The three women unite after the war back in A-Lan’s hut, where she is finally succumbing to her mystery disease while her adoptive parents are harassing her to repay the wedding gifts her ex-fiancé’s family gave her a decade earlier. Qiuming agrees to pay the debt, but it’s too late. Oh, and Yannan lost a leg in the war. Anyway, Jianbai shows up some three months later, after his ladies are either dead or gone. Sometime later he runs into Yannan in Hong Kong, but she doesn’t think he can handle a one-legged woman so she splits, after giving him Qiuming’s address. So Jianbai heads out in search of his cousin, only to find her in a convent, where she wordlessly chooses the nunnery over his dullness.
So we have this sweeping, ostensibly romantic melodrama, a Dr. Zhivago for the Anti-Japanese War, where the women are doing everything in their power to make sure the man ends up with someone else. In the first half of the film, they’re always deferring to their rivals, in the second half, their priorities straightened by the struggles of war, they just flat-out leave him behind. Only his own ego keeps him at the center of the drama (the film comes to life only when he is off-screen), but he’s too dim to realize his own lack of importance. If he was significantly smarter, or slightly dumber, he might have been in for some Razor’s Edge-style epiphanies about the nature of life and human relationships. But as it is, he’ll probably just find some other trio of women to make miserable.

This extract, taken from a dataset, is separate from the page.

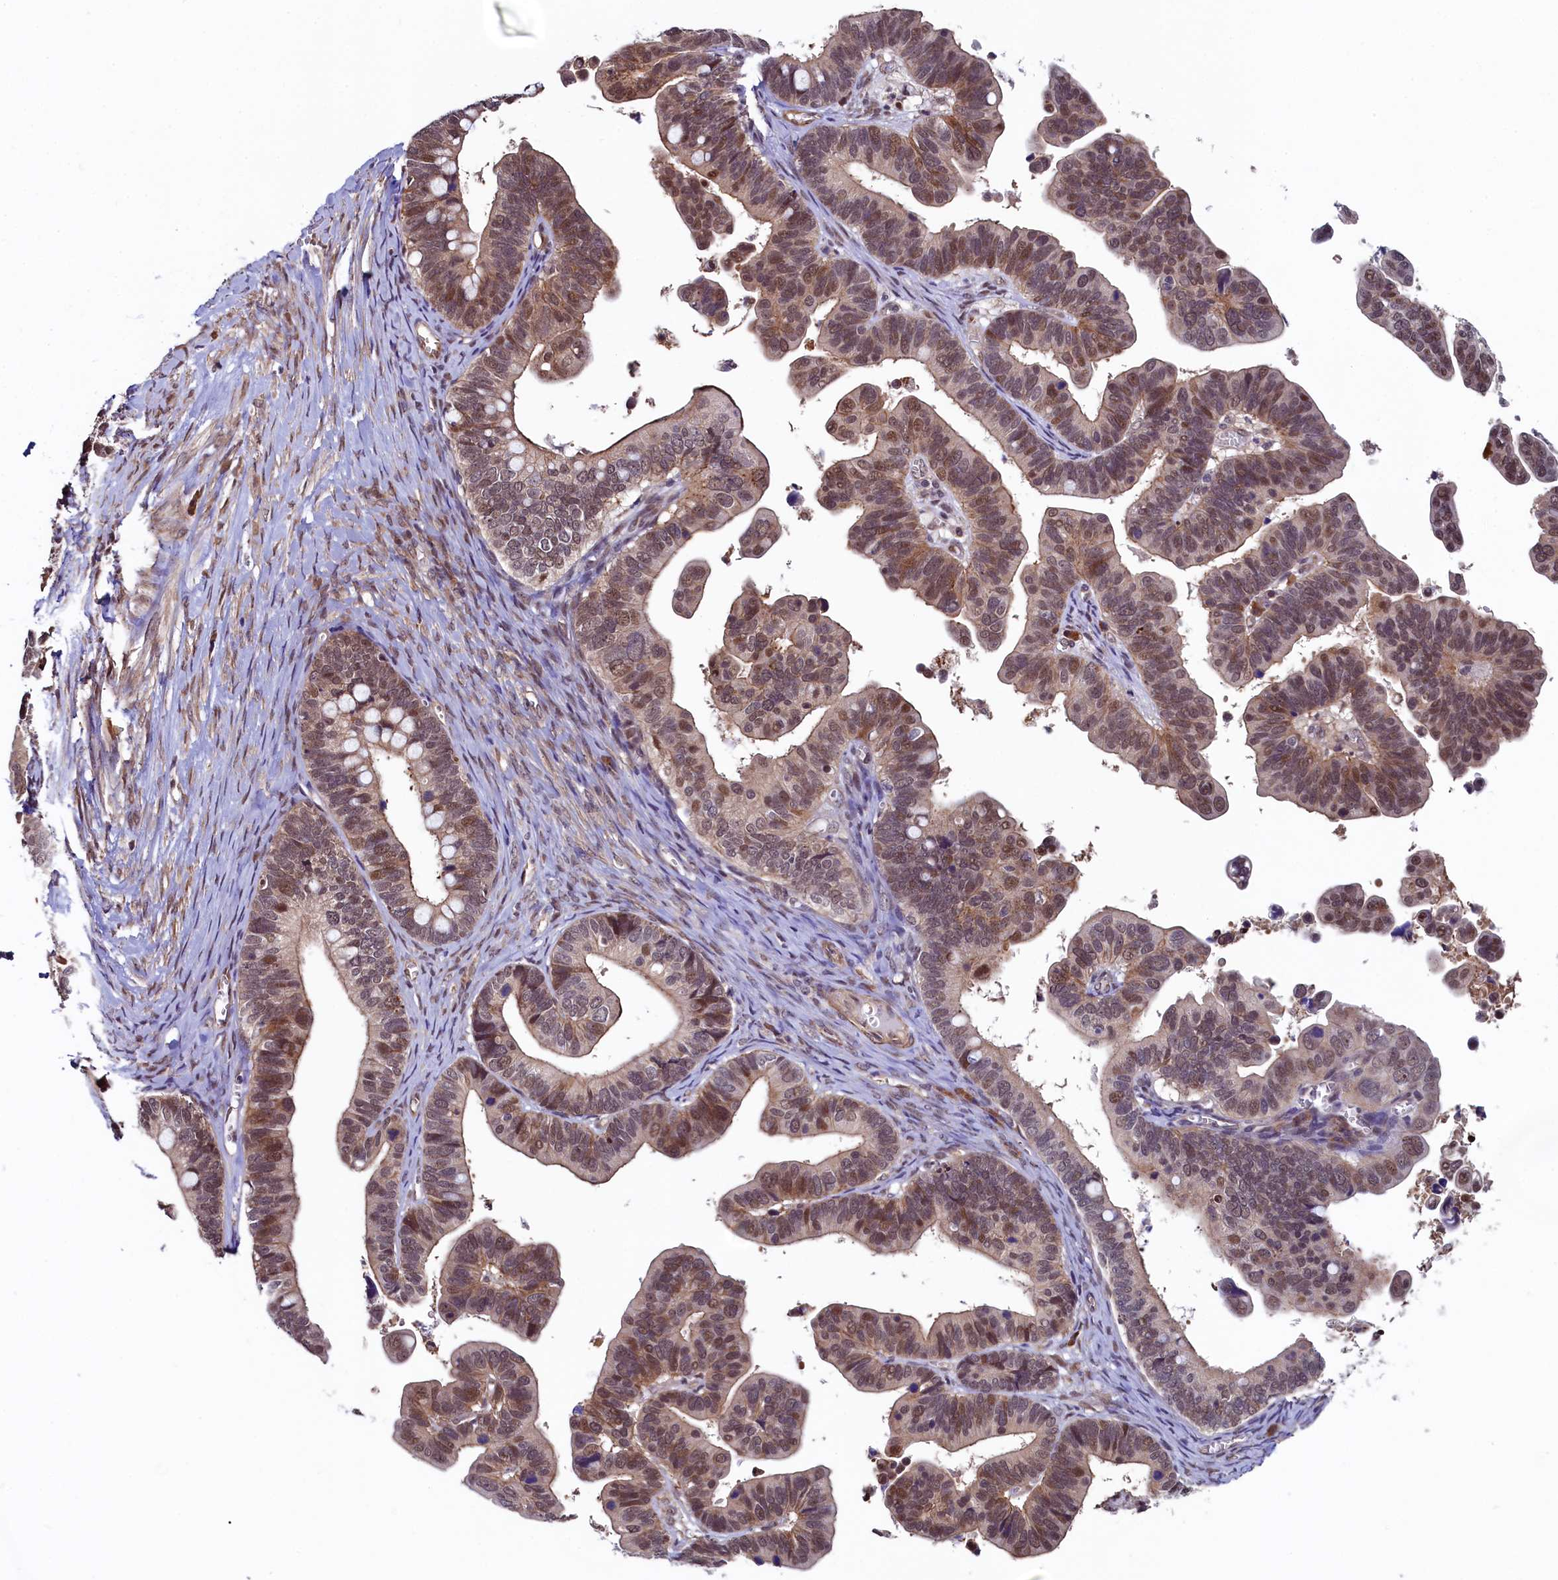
{"staining": {"intensity": "moderate", "quantity": ">75%", "location": "nuclear"}, "tissue": "ovarian cancer", "cell_type": "Tumor cells", "image_type": "cancer", "snomed": [{"axis": "morphology", "description": "Cystadenocarcinoma, serous, NOS"}, {"axis": "topography", "description": "Ovary"}], "caption": "Protein analysis of ovarian cancer tissue displays moderate nuclear staining in approximately >75% of tumor cells.", "gene": "LEO1", "patient": {"sex": "female", "age": 56}}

It’s hard to know how much of this is intentional: did the Jianbai character read as so weak as to be parodic of a certain kind of man back in 1961, and thus the film is a kind of sly feminist tract about how much better women are being the heroes of their own stories? I doubt it, after all, the women are each ultimately punished for their failure to settle down and marry Prince Boring, either by death, maiming, or Catholicism. But there’s a wistfulness here, maybe just an echo of the great actresses’ souls, a yearning for a world where their options aren’t limited by the desires of a capricious man any more than they are by a feudal marriage arrangement system. Where women can choose what to do with their lives free of expectation or condemnation or bland handsomeness.